» **WORK ORDER A**: Can you transcribe the Keras-MML tutorial from the words "Keras-MML mainly provides" through the words "prepare the imports."?
» **WORK ORDER B**: What does the Keras-MML tutorial cover? Summarize it in two sentences.

» **SELECTED EXTRACT**:
------------------------------------
# Tutorial
Welcome to Keras-MML! This notebook will introduce you to the basics of working with Keras-MML.

Keras-MML mainly provides layers that replace in-built Keras layers with those that do not use matrix multiplications. For this notebook, we will focus on a matrix multiplication free implementation of a `Dense` layer, appropriately called `DenseMML`.

We will demonstrate its use in predicting handwritten digits from the [MNIST dataset](https://en.wikipedia.org/wiki/MNIST_database) using a very simple [multi-layer perceptron (MLP)](https://en.wikipedia.org/wiki/Multilayer_perceptron).

First, let's prepare the imports.

In [1]:
import keras
import numpy as np

2024-06-20 13:40:35.880397: I tensorflow/core/util/port.cc:113] oneDNN custom operations are on. You may see slightly different numerical results due to floating-point round-off errors from different computation orders. To turn them off, set the environment variable `TF_ENABLE_ONEDNN_OPTS=0`.
2024-06-20 13:40:35.880695: I external/local_tsl/tsl/cuda/cudart_stub.cc:32] Could not find cuda drivers on your machine, GPU will not be used.
2024-06-20 13:40:35.882736: I external/local_tsl/tsl/cuda/cudart_stub.cc:32] Could not find cuda drivers on your machine, GPU will not be used.
------------------------------------
» **EXTRACTED DATA**:

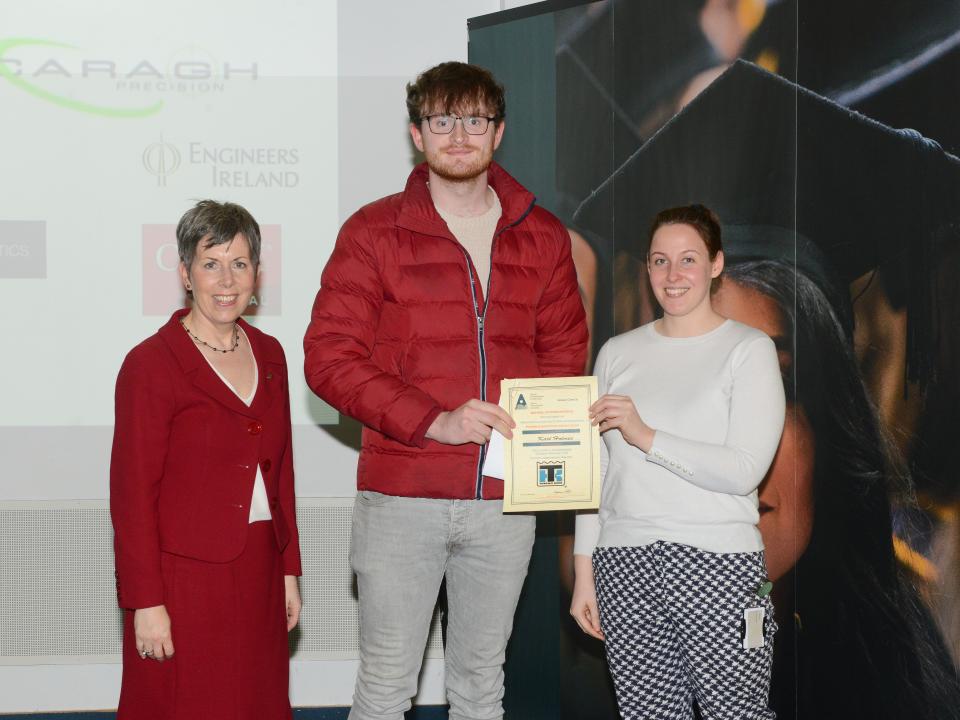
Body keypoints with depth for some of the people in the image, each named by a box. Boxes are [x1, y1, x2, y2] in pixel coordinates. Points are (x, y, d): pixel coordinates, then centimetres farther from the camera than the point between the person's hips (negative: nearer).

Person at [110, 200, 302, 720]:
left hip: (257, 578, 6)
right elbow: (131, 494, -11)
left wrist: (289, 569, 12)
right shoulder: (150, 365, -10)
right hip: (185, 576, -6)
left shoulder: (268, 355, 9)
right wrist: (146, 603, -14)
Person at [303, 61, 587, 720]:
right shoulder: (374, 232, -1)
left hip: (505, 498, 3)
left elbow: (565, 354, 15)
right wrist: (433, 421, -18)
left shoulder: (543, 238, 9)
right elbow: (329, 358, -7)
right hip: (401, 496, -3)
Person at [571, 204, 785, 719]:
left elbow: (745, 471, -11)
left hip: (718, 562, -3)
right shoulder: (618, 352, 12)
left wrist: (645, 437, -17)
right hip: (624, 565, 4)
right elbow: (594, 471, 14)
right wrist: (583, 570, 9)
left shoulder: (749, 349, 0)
------------------------------------
» **RESULT A**:
Keras-MML mainly provides layers that replace in-built Keras layers with those that do not use matrix multiplications. For this notebook, we will focus on a matrix multiplication free implementation of a `Dense` layer, appropriately called `DenseMML`.

We will demonstrate its use in predicting handwritten digits from the [MNIST dataset](https://en.wikipedia.org/wiki/MNIST_database) using a very simple [multi-layer perceptron (MLP)](https://en.wikipedia.org/wiki/Multilayer_perceptron).

First, let's prepare the imports.

» **RESULT B**: Keras-MML mainly provides layers that replace built-in Keras layers with ones that do not use matrix multiplications, and the tutorial focuses on `DenseMML`, a matrix-multiplication-free version of the `Dense` layer. It demonstrates this layer by predicting handwritten digits from the MNIST dataset with a very simple multi-layer perceptron.